On the day that Barack Obama signed into law a major overhaul of the health care system, thus fulfilling a top campaign promise and a long-term goal of his party in the face of a Republican minority that is unprecedentedly unified in its opposition, The Washington Post’s Chris Cillizza asked a contrarian question: Would Obama, maybe, be better off if Republicans controlled the House?
Actually, Cillizza put the question a little differently: the title of his post was “Is a Republican-controlled House better for President Obama in 2012?” That “in 2012” is crucial in more ways than one. By narrowing the scope of the question to elections and only elections, it allows for a counterintuitive, historically grounded take that, yes, Obama might be better off after all if the GOP were to take the House. At the same time, it renders the exercise moot by taking all the meaning out of politics.
The basic idea is that if Republicans had a House majority, they’d be compelled to engage more seriously in the legislative process; if they didn’t do so, Obama could play the above-it-all, Washington-is-broken card, riding discontent with an obstructionist Congress to a second term. If this sounds familiar, it should: as Cillizza writes, “One needs only look back to the last time a Democrat occupied the White House to see the potential political efficacy of such a strategy.” Now that’s contrarian: invoking the Clinton presidency as a potential model for Obama, when the conventional wisdom we’ve been hearing ever since Election Day was about how Obama would avoid ending up like Clinton.
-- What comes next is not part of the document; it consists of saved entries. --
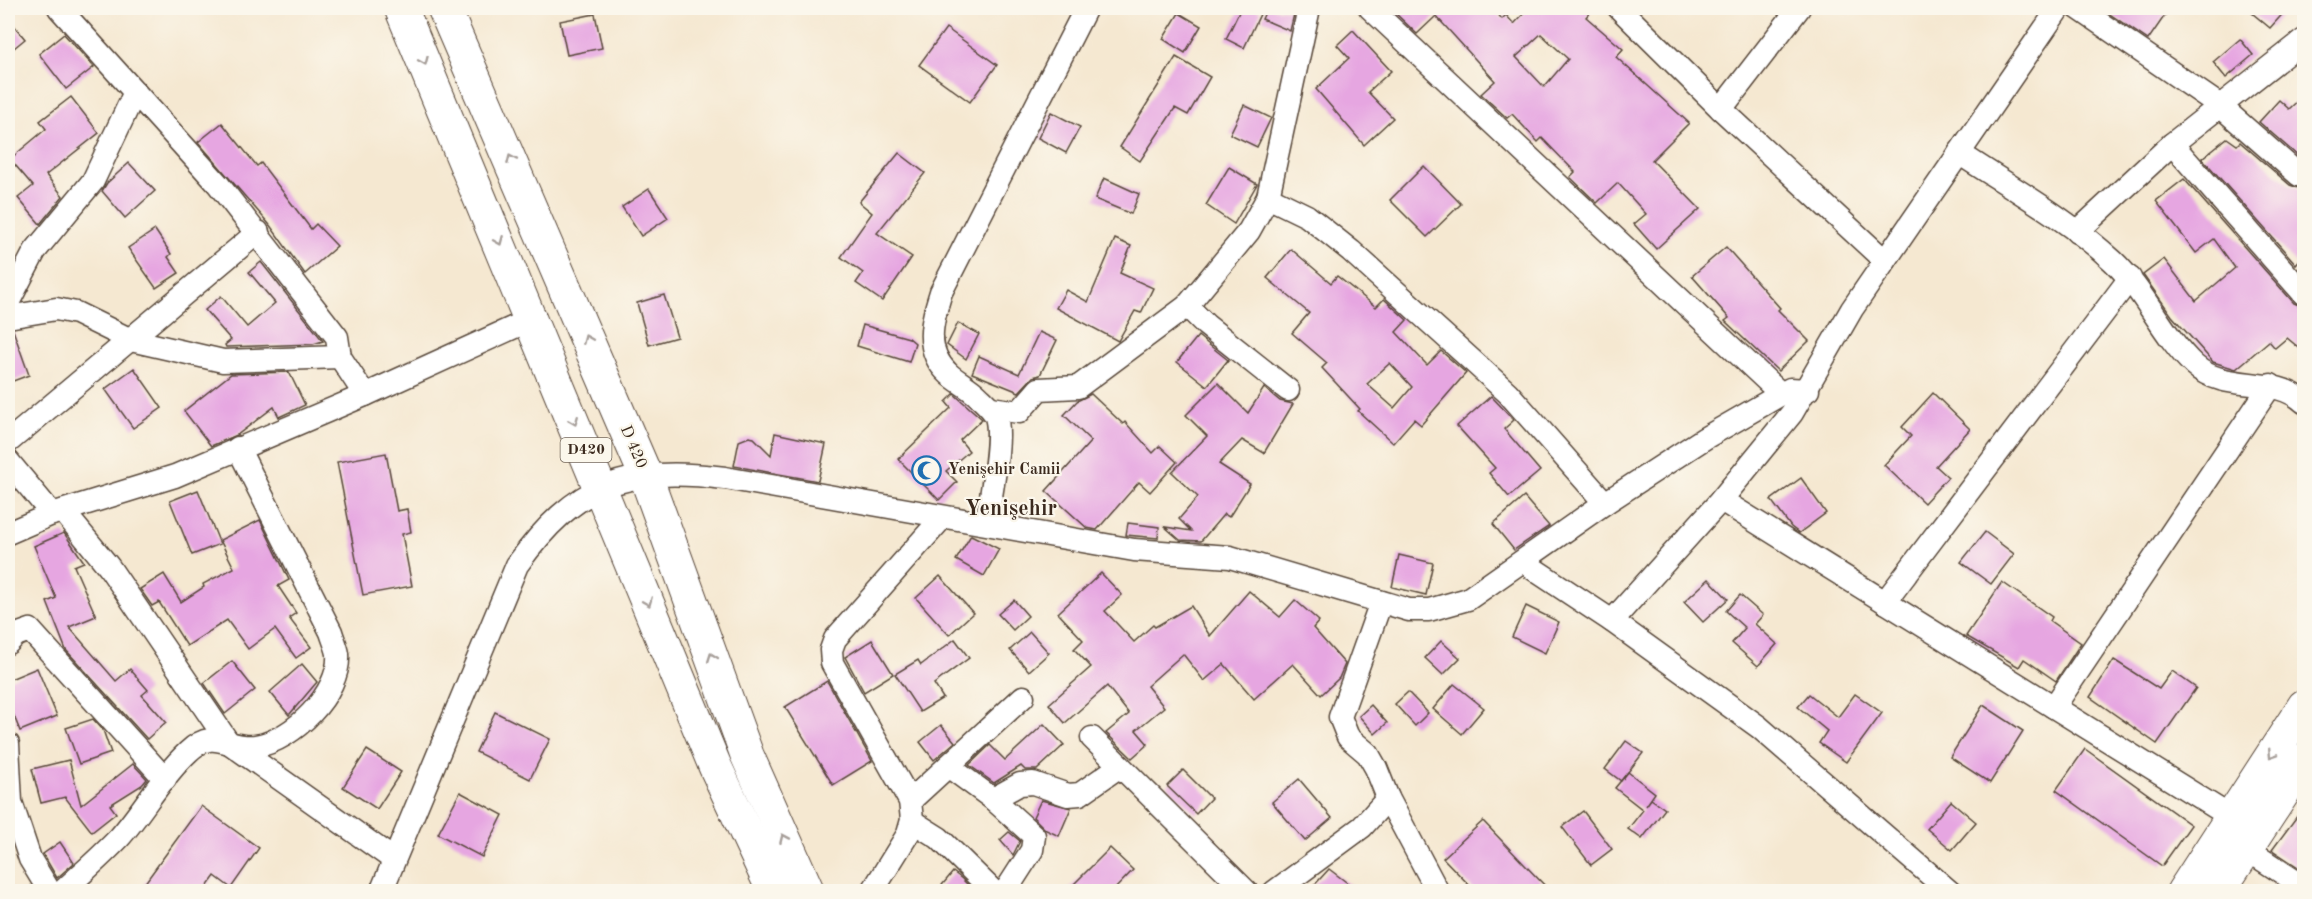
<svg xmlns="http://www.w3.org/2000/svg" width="2312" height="899" font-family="'Old Standard TT',serif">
  <rect width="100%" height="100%" fill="#fbf7ec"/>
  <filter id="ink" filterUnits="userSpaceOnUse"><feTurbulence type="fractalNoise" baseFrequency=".0167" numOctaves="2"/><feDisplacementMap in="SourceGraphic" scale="12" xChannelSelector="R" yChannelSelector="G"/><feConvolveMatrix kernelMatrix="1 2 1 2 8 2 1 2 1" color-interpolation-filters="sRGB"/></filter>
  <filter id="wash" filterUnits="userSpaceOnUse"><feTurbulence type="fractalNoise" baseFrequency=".008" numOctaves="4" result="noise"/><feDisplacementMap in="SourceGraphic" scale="24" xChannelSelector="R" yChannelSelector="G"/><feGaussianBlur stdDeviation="1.35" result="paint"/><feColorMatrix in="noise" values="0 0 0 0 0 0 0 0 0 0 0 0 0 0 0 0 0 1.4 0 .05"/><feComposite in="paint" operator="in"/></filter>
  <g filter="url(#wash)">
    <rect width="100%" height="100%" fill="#f5e8d1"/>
    <g id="blocks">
      <g fill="#e6a6e1" fill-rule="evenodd">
        <polygon points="1241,8 1253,8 1261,12 1244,48 1226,39"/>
        <polygon points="1267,8 1295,10 1290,31 1262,19"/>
        <path d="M1390,8H1492L1502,19L1506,15L1514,24L1529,8H1594L1586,17L1623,49L1616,57L1689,123L1652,160L1700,209L1656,249L1634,224L1646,214L1618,183L1597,203L1570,177L1575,172L1542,138L1538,142L1512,114L1507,118L1481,94L1495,81L1436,16L1417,34ZM1541,34L1568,59L1544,87L1516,57Z"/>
        <polygon points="2101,8 2170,8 2148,40"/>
        <polygon points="2246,8 2288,8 2270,28"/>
        <polygon points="1179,13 1201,26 1185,53 1163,39"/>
        <polygon points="595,14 602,48 567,55 560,21"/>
        <polygon points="8,18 25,39 8,53"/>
        <polygon points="946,28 997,65 970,102 919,65"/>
        <polygon points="1353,30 1391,71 1368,92 1393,118 1364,145 1316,89 1349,58 1337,45"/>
        <polygon points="64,34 94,67 66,89 39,54"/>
        <polygon points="2240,39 2253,55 2226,78 2213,62"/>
        <polygon points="1176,57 1210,77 1188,115 1175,108 1140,161 1120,147"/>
        <polygon points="2304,95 2304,148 2298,156 2259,122 2279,100 2289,109"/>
        <polygon points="71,97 99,133 46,175 63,196 40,224 18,198 33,186 10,159 46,129 40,121"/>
        <polygon points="1244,105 1271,118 1257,147 1230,134"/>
        <polygon points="1051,112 1080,127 1066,153 1038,138"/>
        <polygon points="222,123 257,166 261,163 311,229 316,224 337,246 305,274 269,224 198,142"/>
        <polygon points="2227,138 2237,145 2240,142 2290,185 2304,190 2304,255 2296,264 2202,158"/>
        <polygon points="899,153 925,173 877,233 912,257 882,301 856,283 863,273 841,257 872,213 859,202"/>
        <polygon points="129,163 155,191 125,218 102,191 107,183"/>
        <polygon points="1424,166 1461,204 1427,237 1390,200"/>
        <polygon points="1229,167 1257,184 1234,224 1206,205"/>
        <polygon points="1104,178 1139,194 1131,214 1095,199"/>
        <polygon points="2184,179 2294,303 2304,307 2304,352 2287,338 2275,348 2269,341 2236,369 2213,362 2172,316 2143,275 2164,259 2196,301 2235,268 2214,239 2196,253 2156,201"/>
        <polygon points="649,189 668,218 641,236 622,207"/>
        <polygon points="155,230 171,254 168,257 179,273 156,288 128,248"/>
        <polygon points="1115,239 1131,246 1120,273 1153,288 1141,313 1135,311 1118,341 1056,308 1066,290 1088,302"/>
        <polygon points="1726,247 1780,308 1778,310 1809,341 1778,371 1725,321 1729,318 1692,276"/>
        <path d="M1291,249L1331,283L1337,276L1376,307L1384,299L1407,320L1396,332L1427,365L1441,351L1466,373L1421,425L1414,419L1393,443L1358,411L1360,409L1322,368L1327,363L1292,333L1309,313L1267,278ZM1390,363L1412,387L1394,408L1367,384Z"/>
        <polygon points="261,262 323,341 313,344 226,347 225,345 231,340 205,310 221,296 247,327 275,303 249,272"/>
        <polygon points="664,295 677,337 649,345 637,303"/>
        <polygon points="958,323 979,334 966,359 947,345"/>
        <polygon points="863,325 909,338 915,343 909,362 857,346"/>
        <polygon points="8,330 13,330 29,375 8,383"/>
        <polygon points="1039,332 1057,340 1040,375 1033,377 1019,392 972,373 979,356 1019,374"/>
        <polygon points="1198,336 1228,360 1207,386 1177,362"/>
        <polygon points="134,368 162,408 133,428 105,389"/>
        <polygon points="289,372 305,405 279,417 274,407 237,435 211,446 184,411 231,374"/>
        <polygon points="1218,383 1248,413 1264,388 1280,401 1293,404 1264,453 1242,440 1219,464 1250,484 1229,517 1224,514 1201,541 1180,540 1165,527 1191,531 1179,519 1198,497 1172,472 1207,436 1186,415"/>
        <polygon points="1933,393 1970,429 1936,466 1948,477 1924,503 1884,465 1911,436 1902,427"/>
        <polygon points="954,394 982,419 960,440 969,451 946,471 957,482 939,500 898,459 951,408 946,402"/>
        <polygon points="1091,394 1123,424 1125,422 1153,453 1160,446 1177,462 1150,492 1139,482 1097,530 1087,528 1046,491 1091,441 1064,415 1077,401"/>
        <polygon points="1491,396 1514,420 1504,429 1540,471 1509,497 1489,473 1495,468 1457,426"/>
        <polygon points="775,433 826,444 818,481 734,466 739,441 749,437 754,438 771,455"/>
        <polygon points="386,453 397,511 407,509 411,532 402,534 412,586 363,595 337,462"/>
        <polygon points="1801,478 1826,513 1799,533 1791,527 1771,500"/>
        <polygon points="198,490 220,544 192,555 170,501"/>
        <polygon points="1524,497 1549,526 1514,550 1493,524"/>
        <polygon points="260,520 289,580 278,586 296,613 289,618 311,647 296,658 275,629 248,649 227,620 187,646 159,602 152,606 140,589 164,574 181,602 204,587 203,584 234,568 220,540"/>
        <polygon points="1128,523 1159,527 1158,538 1126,535"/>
        <polygon points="1985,532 2014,554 1991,584 1961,562"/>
        <polygon points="64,533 84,562 74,566 96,616 69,627 116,681 130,669 148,690 142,695 166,722 147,739 66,650 47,602 56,598 34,546"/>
        <polygon points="971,535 999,549 984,576 956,560"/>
        <polygon points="1399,555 1433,563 1426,595 1392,587"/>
        <polygon points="1101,573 1122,595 1105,611 1134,642 1153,625 1155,627 1191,606 1210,636 1249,591 1280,617 1295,600 1319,621 1313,628 1345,664 1339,678 1321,695 1293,664 1254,699 1224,664 1204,681 1183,654 1147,686 1164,707 1136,730 1148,744 1132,758 1106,733 1129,714 1107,686 1065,723 1049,704 1091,667 1074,649 1083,640 1058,613"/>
        <polygon points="940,576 973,613 949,635 916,598"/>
        <polygon points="1709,579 1728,599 1703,622 1684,602"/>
        <polygon points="2002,582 2052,617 2050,621 2081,643 2056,681 2024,659 2019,667 1966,636"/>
        <polygon points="1740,595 1763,615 1755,624 1777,644 1758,666 1732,643 1745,628 1726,611"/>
        <polygon points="1014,600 1028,616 1013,630 998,614"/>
        <polygon points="1526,606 1559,622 1545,653 1512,637"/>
        <polygon points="1030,632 1049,653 1029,671 1010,650"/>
        <polygon points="955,639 969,658 934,684 943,698 920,712 895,674 918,660 921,665"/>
        <polygon points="872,640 893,674 864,692 845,657"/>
        <polygon points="1441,641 1460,658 1443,675 1425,658"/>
        <polygon points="2114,660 2159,689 2172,671 2196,688 2157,744 2090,697"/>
        <polygon points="232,661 255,690 225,714 204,683"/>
        <polygon points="302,664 317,682 289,715 270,692"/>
        <polygon points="37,668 57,716 20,731 8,701 8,680"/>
        <polygon points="827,681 872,761 833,785 785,707"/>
        <polygon points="1454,684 1484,708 1462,734 1433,709"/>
        <polygon points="1408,692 1428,713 1415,726 1395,704"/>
        <polygon points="1809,694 1838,717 1855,694 1882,713 1846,762 1819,743 1827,731 1798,707"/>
        <polygon points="1371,705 1387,723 1375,734 1359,716"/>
        <polygon points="1983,705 2023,731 1990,783 1950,757"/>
        <polygon points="495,712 550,739 530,779 476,752"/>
        <polygon points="93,719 103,730 111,753 79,764 66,728"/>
        <polygon points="1044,724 1064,745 1037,770 1025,770 1021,766 994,783 969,765 990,745 1005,760"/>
        <polygon points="941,725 955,742 934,760 920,742"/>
        <polygon points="1626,741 1643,753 1621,781 1605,769"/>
        <polygon points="2085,749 2191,825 2162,866 2056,790"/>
        <polygon points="367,750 401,772 377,809 343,787"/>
        <polygon points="69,760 81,805 133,764 147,779 142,785 110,805 116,813 92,832 65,797 41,803 32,769"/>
        <polygon points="1183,770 1211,798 1196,814 1167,786"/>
        <polygon points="1628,772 1655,793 1646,806 1651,799 1665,809 1642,839 1628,829 1643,810 1615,788"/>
        <polygon points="1299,779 1332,818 1305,841 1272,802"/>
        <polygon points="460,792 503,815 482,857 438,834"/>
        <polygon points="1041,800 1071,808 1059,836 1046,830 1033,817"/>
        <polygon points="1951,801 1976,822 1952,850 1927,829"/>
        <polygon points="201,806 259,848 231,888 215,876 204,891 139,891"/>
        <polygon points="2304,807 2304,871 2272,850"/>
        <polygon points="1583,811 1612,849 1591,865 1562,827"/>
        <polygon points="1483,821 1523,863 1550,891 1475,891 1443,858"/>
        <polygon points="1009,832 1020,841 1013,855 1000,840"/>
        <polygon points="60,842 74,863 57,878 43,854"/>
        <polygon points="1110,848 1133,870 1113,891 1067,891"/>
        <polygon points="1329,869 1358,891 1309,891"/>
        <polygon points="953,872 962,879 974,891 937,891"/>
      </g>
    </g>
  </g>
  <g filter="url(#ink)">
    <use href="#blocks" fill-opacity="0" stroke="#574639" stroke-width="1.5"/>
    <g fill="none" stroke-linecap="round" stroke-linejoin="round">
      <defs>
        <g id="minor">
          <polyline points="59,8 218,184 337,337 340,357 365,395"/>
          <polyline points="1370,8 1781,394"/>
          <polyline points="1619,8 1721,109 1885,261"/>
          <polyline points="2078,8 2219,105 2299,175 2304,177"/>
          <polyline points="1721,109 1799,8"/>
          <polyline points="2172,144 2304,294"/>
          <path d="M1959,153C2010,187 2068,219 2113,261C2145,291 2162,335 2194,365C2226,394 2274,374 2304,402"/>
          <polyline points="1268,197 1307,216 1351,251 1508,393 1605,503"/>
          <polyline points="2077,232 2172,144 2304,40"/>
          <polyline points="8,303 35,251 93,181 135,92"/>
          <polyline points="1187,306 1206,325 1288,390"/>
          <polyline points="8,317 56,309 76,313 131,340 223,361 340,357"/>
          <polyline points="991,408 1019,412 1039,389 1078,387 1187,306 1249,231 1268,197 1309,8"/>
          <polyline points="8,442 258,232"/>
          <polyline points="8,461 52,514"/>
          <polyline points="1721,500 2231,817"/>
          <polyline points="63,511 109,567 228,742 393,859"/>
          <path d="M987,522C990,498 1003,438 996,417C993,409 984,402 978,396C969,387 958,382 949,374C923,350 932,321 941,292L1086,8"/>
          <polyline points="8,533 52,514 175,476 365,395 532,319"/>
          <polyline points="1525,561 1532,568 1612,621 1759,727 1950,892"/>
          <polyline points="1381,602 1340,717 1348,737 1368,754 1376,768 1388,798 1438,892"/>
          <polyline points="1885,602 2130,278"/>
          <polyline points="1612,621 1721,500 1792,413 1852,309 2059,8"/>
          <polyline points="8,643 16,635 30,630 165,779"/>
          <polyline points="2054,707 2271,385"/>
          <polyline points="1092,738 1247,892"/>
          <polyline points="8,744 11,802 30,859 50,892"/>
          <polyline points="948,766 993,799 1034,836 1032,850 1005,892"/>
          <polyline points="993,799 1020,784 1033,783 1068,795 1080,794 1120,766"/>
          <polyline points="910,801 1023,697"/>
          <polyline points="912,821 939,838 994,892"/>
          <polyline points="2246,849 2304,887"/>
          <path d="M62,892C81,874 101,857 119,838C143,811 161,777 188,752C215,726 227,750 256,746C292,741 341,693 338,654C337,647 333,639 331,632L238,448"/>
          <path d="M381,892L517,565C576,483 626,466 725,478L1134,550L1230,557L1409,610H1429L1468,599L1605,503L1705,438L1790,389L1808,390"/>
          <polyline points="872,892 908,834 912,820 910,801 832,663 831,650 835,639 942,518"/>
          <polyline points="1274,892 1362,827 1388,798"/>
        </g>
        <g id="secondary">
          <polyline points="2183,892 2304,706"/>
          <polyline points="2218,892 2304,761"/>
        </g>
        <g id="trunk">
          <polyline points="401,8 715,766 774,892"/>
          <polyline points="444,8 645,474 747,755 808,892"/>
        </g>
      </defs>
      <use href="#minor" stroke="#574639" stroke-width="25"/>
      <use href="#secondary" stroke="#574639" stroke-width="35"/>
      <use href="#trunk" stroke="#574639" stroke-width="35"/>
      <use href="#minor" stroke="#fff" stroke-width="22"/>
      <use href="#secondary" stroke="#fff" stroke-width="33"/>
      <use href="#trunk" stroke="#fff" stroke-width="33"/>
    </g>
    <defs><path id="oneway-chevron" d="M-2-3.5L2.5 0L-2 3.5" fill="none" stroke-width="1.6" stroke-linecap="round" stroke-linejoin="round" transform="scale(1.5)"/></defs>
    <g stroke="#a79f9a">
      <use href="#oneway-chevron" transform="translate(424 61) rotate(67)"/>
      <use href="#oneway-chevron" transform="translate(511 159) rotate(-114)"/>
      <use href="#oneway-chevron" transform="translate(499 241) rotate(67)"/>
      <use href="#oneway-chevron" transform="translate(587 339) rotate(-113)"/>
      <use href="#oneway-chevron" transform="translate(574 421) rotate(68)"/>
      <use href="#oneway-chevron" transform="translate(648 602) rotate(68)"/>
      <use href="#oneway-chevron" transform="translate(712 657) rotate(-110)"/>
      <use href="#oneway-chevron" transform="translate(2272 754) rotate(123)"/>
      <use href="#oneway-chevron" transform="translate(784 838) rotate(-114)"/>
    </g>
  </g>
  <defs>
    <symbol id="mosque-ring" viewBox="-11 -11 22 22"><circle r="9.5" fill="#fbf7ec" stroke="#1f6fb2" stroke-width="1.5"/><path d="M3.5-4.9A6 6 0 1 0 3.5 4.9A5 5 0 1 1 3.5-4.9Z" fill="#1f6fb2"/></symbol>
  </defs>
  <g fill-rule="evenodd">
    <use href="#mosque-ring" x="910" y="454" width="33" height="33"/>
  </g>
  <g text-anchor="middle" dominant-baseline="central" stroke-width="4.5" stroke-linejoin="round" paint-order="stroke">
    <rect fill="#fbf7ec" stroke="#75685c" stroke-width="1.5" x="560.5" y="438" width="51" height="24" rx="4.5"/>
    <g font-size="15" font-weight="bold" fill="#3b2a1e">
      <text x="586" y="450">D420</text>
    </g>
    <g font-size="16" fill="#3b2a1e" stroke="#fbf7ec">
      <text transform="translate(633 447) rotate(67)">D 420</text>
    </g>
    <g font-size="16" font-weight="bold" fill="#3b2a1e" stroke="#fbf7ec" text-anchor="start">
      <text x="948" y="470">Yenişehir Camii</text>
    </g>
    <g font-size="22" font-weight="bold" fill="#3b2a1e" stroke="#fbf7ec">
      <text x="1011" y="509">Yenişehir</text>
    </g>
  </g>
  <rect width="2312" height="899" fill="none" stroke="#fbf7ec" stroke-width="30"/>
</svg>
Of course, this is a case where the conventional wisdom is basically correct. While Bill Clinton was a champ at getting elected, his presidency has already been surpassed by Obama’s in terms of enacting domestic policy, which is the whole point of getting elected in the first place. (Remember all those stories about Clinton casting about for a legacy achievement late in this second term? Even applying an appropriate discount rate to some of the talk now circulating in D.C., we’re less likely to read those about Obama, whenever he leaves office.) That’s not entirely Clinton’s fault, of course—he was dealing with a lot of extenuating circumstances, chief among them the fact that for most of his presidency the Republicans controlled Congress!
But if you want to actually advance an agenda, the politically efficacious strategy is not about triangulation or jujitsu—it’s about having the numbers on your side. (Cillizza asks, at one point, “How would the health care fight have played out differently if Republicans were in control of the House?” The answer to this one seems pretty clear: We wouldn’t have health care reform, of any sort.)
It feels pedantic to dwell too much on Cillizza’s item, which is essentially a fun exercise in speculation. But it’s representative of a persistent bias in the press in which “politics” is boiled down to “elections,” and “political achievement” is equated with “winning elections.” Obviously, success at the ballot box is a prerequisite—but it’s a first step, not a goal in itself. To put it another way: Yes, it’s plausible to see a scenario in which, in exchange for two years of near-certain obstruction of his agenda, Obama might marginally improve his re-election prospects. But why would he take that deal? Why would any president?